I often can't help but think that a *lot* of new media hype is just that.

kim

If this kind of thing interests you, Guy Kowasaki has a recording posted of a panel discussion between VC's and a group of silicon valley teens. Similarly surprising results.

My fav example being Messenger (with 12 windows open at once) and myspace being the main vehicles for communication. "Email only contains things from parents and school, therefore it's bad. If I ignore it, it's not there".

Check it out here:
(checks website)
Holy cow!
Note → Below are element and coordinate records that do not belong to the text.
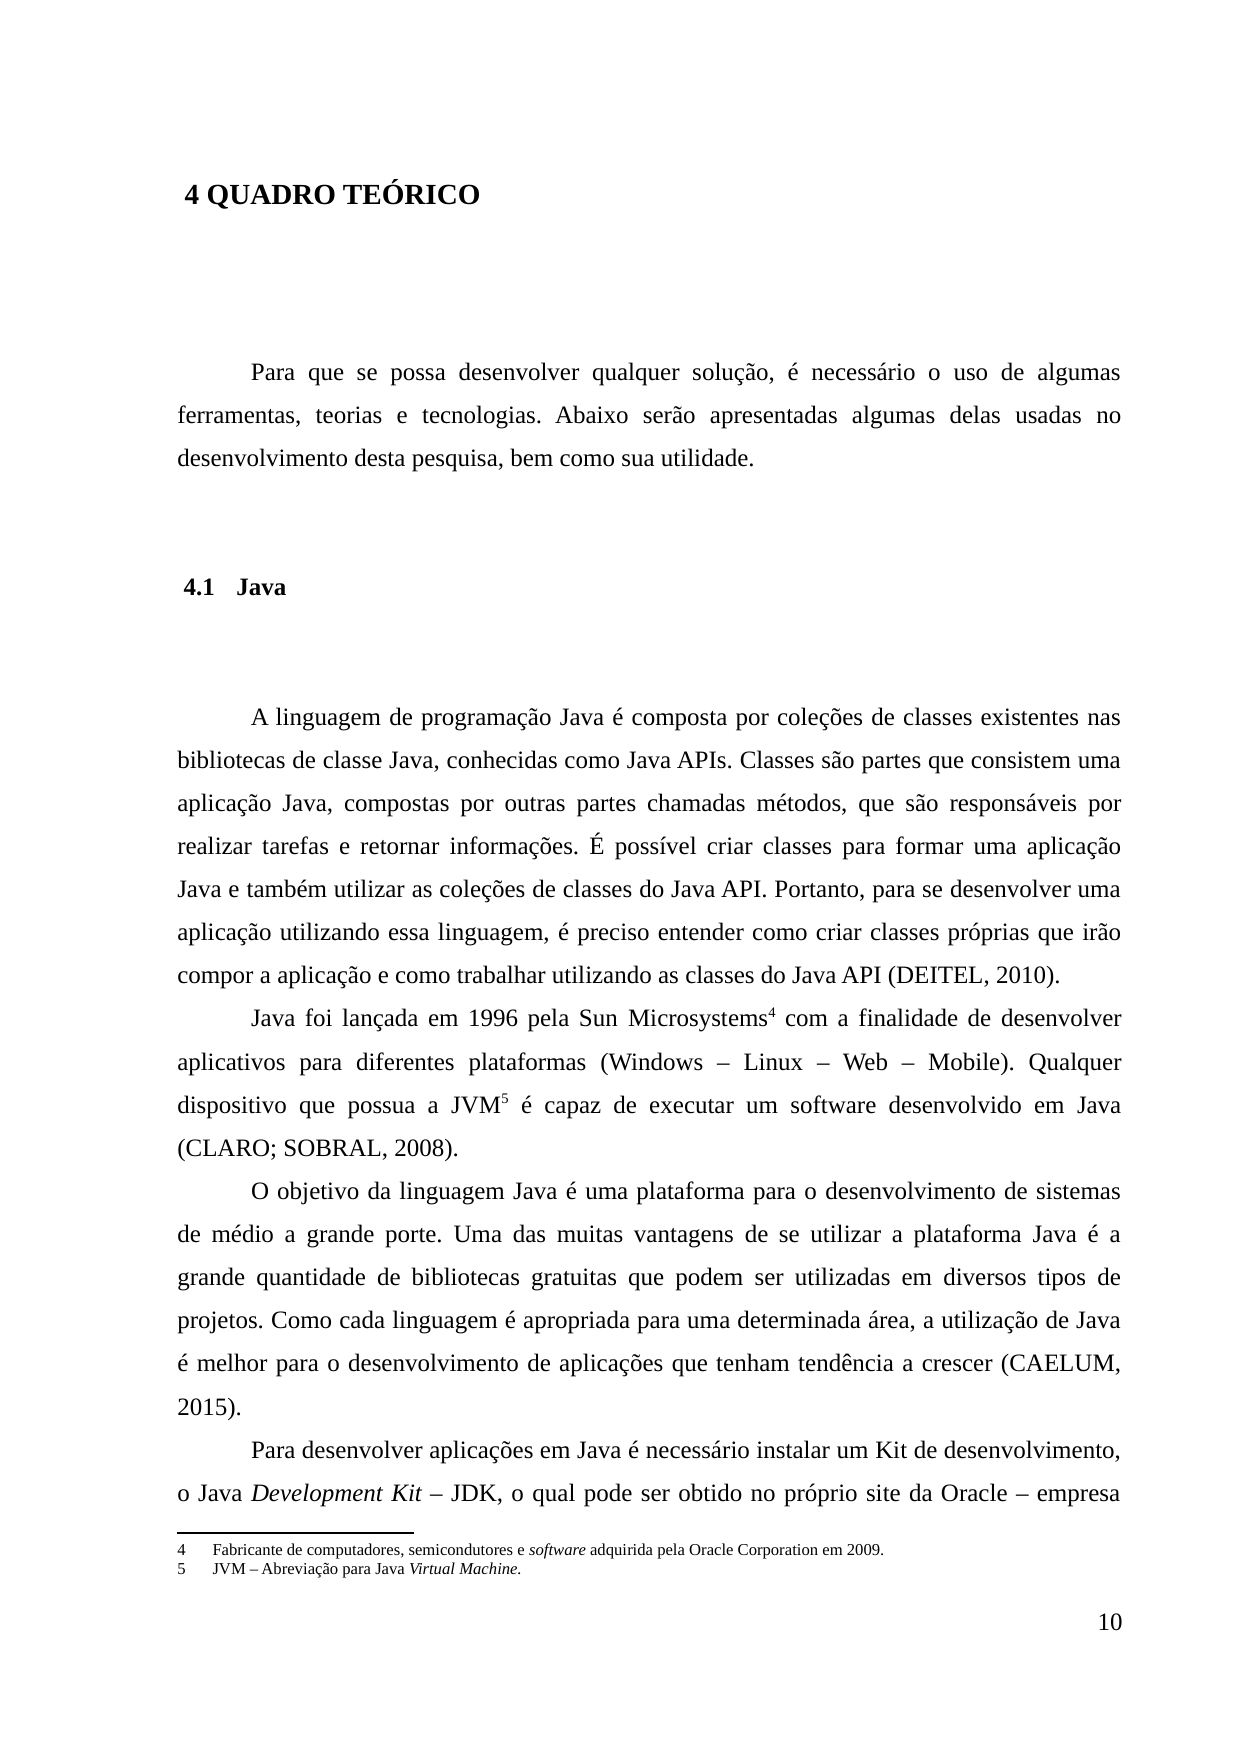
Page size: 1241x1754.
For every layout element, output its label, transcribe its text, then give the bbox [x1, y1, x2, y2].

text A linguagem de programação Java é composta por coleções de classes existentes nas bibliotecas de classe Java, conhecidas como Java APIs. Classes são partes que consistem uma aplicação Java, compostas por outras partes chamadas métodos, que são responsáveis por realizar tarefas e retornar informações. É possível criar classes para formar uma aplicação Java e também utilizar as coleções de classes do Java API. Portanto, para se desenvolver uma aplicação utilizando essa linguagem, é preciso entender como criar classes próprias que irão compor a aplicação e como trabalhar utilizando as classes do Java API (DEITEL, 2010). [177, 702, 1122, 989]
title Quadro teórico [177, 177, 1122, 211]
text O objetivo da linguagem Java é uma plataforma para o desenvolvimento de sistemas de médio a grande porte. Uma das muitas vantagens de se utilizar a plataforma Java é a grande quantidade de bibliotecas gratuitas que podem ser utilizadas em diversos tipos de projetos. Como cada linguagem é apropriada para uma determinada área, a utilização de Java é melhor para o desenvolvimento de aplicações que tenham tendência a crescer (CAELUM, 2015). [177, 1176, 1122, 1420]
text Fabricante de computadores, semicondutores e software adquirida pela Oracle Corporation em 2009. [177, 1539, 1122, 1558]
text Para que se possa desenvolver qualquer solução, é necessário o uso de algumas ferramentas, teorias e tecnologias. Abaixo serão apresentadas algumas delas usadas no desenvolvimento desta pesquisa, bem como sua utilidade. [177, 357, 1122, 472]
text JVM – Abreviação para Java Virtual Machine. [177, 1558, 1122, 1578]
subtitle Java [177, 572, 1122, 601]
text Java foi lançada em 1996 pela Sun Microsystems com a finalidade de desenvolver aplicativos para diferentes plataformas (Windows – Linux – Web – Mobile). Qualquer dispositivo que possua a JVM é capaz de executar um software desenvolvido em Java (CLARO; SOBRAL, 2008). [177, 1003, 1122, 1162]
text Para desenvolver aplicações em Java é necessário instalar um Kit de desenvolvimento, o Java Development Kit – JDK, o qual pode ser obtido no próprio site da Oracle – empresa [177, 1435, 1122, 1507]
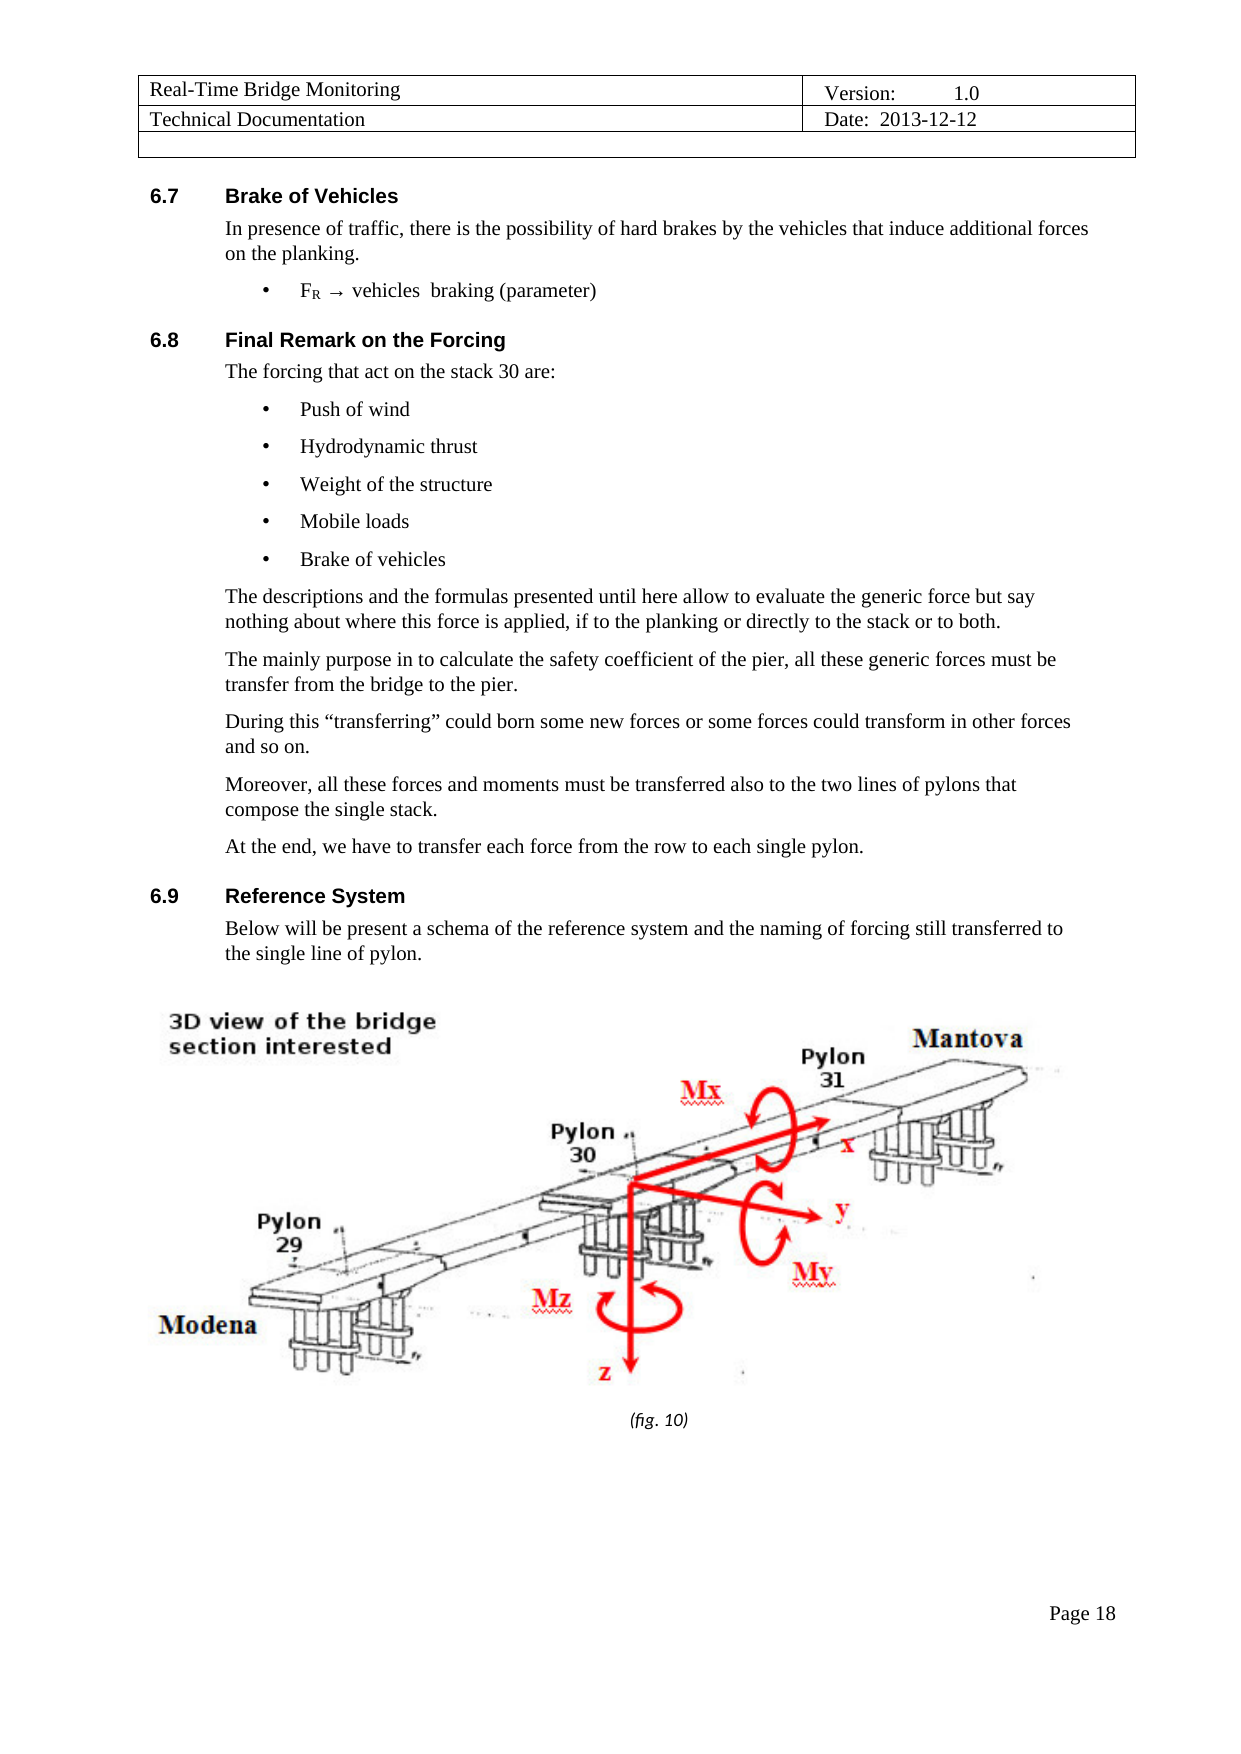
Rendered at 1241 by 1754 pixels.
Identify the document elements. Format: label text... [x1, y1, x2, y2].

text (fig. 10) [225, 1409, 1090, 1431]
text During this “transferring” could born some new forces or some forces could transform in other forces and so on. [225, 708, 1090, 758]
subtitle Brake of Vehicles [150, 183, 1090, 208]
list Weight of the structure [262, 471, 1090, 496]
text Below will be present a schema of the reference system and the naming of forcing still transferred to the single line of pylon. [225, 914, 1090, 964]
list Mobile loads [262, 508, 1090, 533]
list Push of wind [262, 396, 1090, 421]
text [225, 977, 1090, 986]
subtitle Reference System [150, 883, 1090, 908]
text The descriptions and the formulas presented until here allow to evaluate the generic force but say nothing about where this force is applied, if to the planking or directly to the stack or to both. [225, 583, 1090, 633]
text In presence of traffic, there is the possibility of hard brakes by the vehicles that induce additional forces on the planking. [225, 214, 1090, 264]
text At the end, we have to transfer each force from the row to each single pylon. [225, 833, 1090, 858]
list Brake of vehicles [262, 546, 1090, 571]
picture [147, 986, 1093, 1409]
text The forcing that act on the stack 30 are: [225, 358, 1090, 383]
list Hydrodynamic thrust [262, 433, 1090, 458]
subtitle Final Remark on the Forcing [150, 327, 1090, 352]
text The mainly purpose in to calculate the safety coefficient of the pier, all these generic forces must be transfer from the bridge to the pier. [225, 646, 1090, 696]
text Moreover, all these forces and moments must be transferred also to the two lines of pylons that compose the single stack. [225, 771, 1090, 821]
list FR → vehicles braking (parameter) [262, 277, 1090, 302]
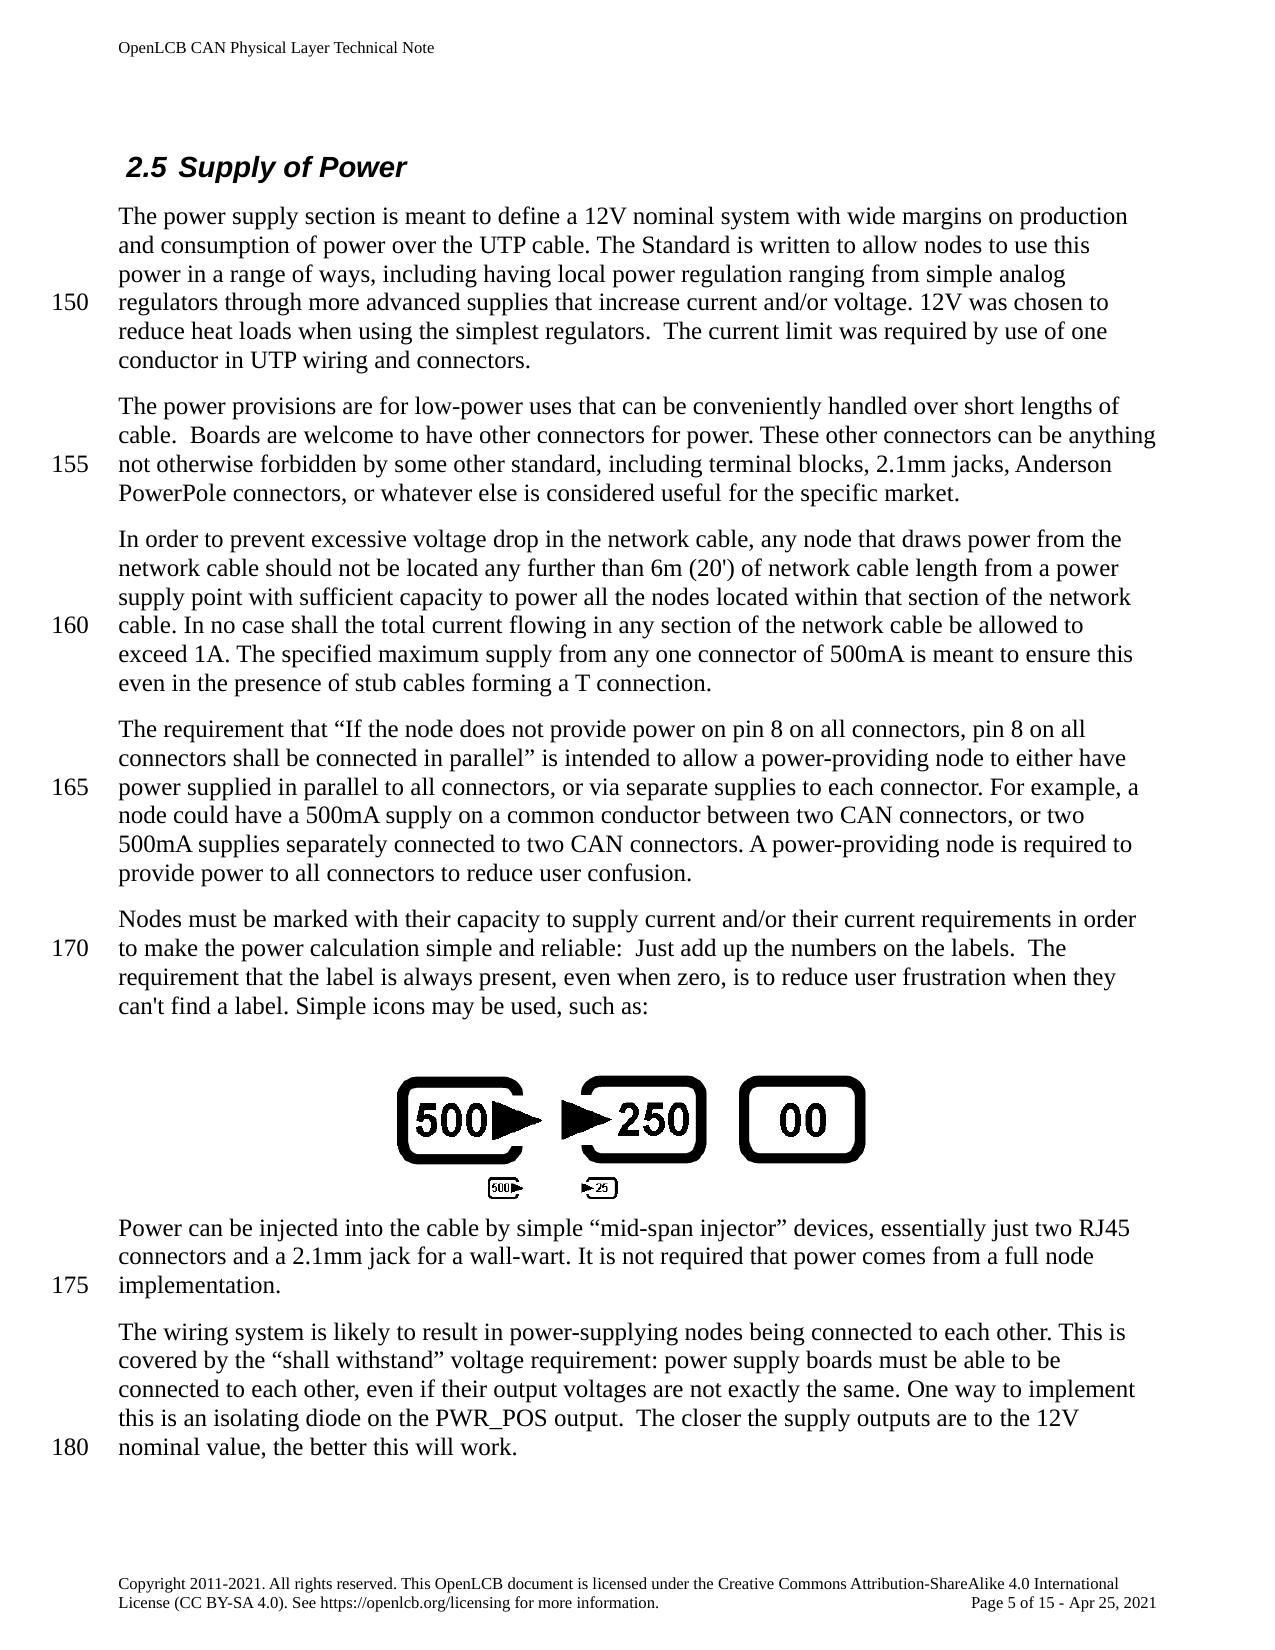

He just posted the video recording of it!
http://blog.guykawasaki.com/2006/09/is_advertising_.html

Rod Oracheski

All the talk of branching out is interesting, but if they really want to "re-energize the brand" for MTV, they should try playing music on MTV from time to time.

greg.org

huh? doesn't he miss the whole point with his "uploading it to tv" comment? I'd guess the same generational shift that doesn't see "tech" as "tech" doesn't see "tv" as "TV" anymore, either.

The broadcast/distribution advantage of MTV is rapidly diminishing as more people turn to other channels for their fame fix. This guy sounds asleep at the wheel.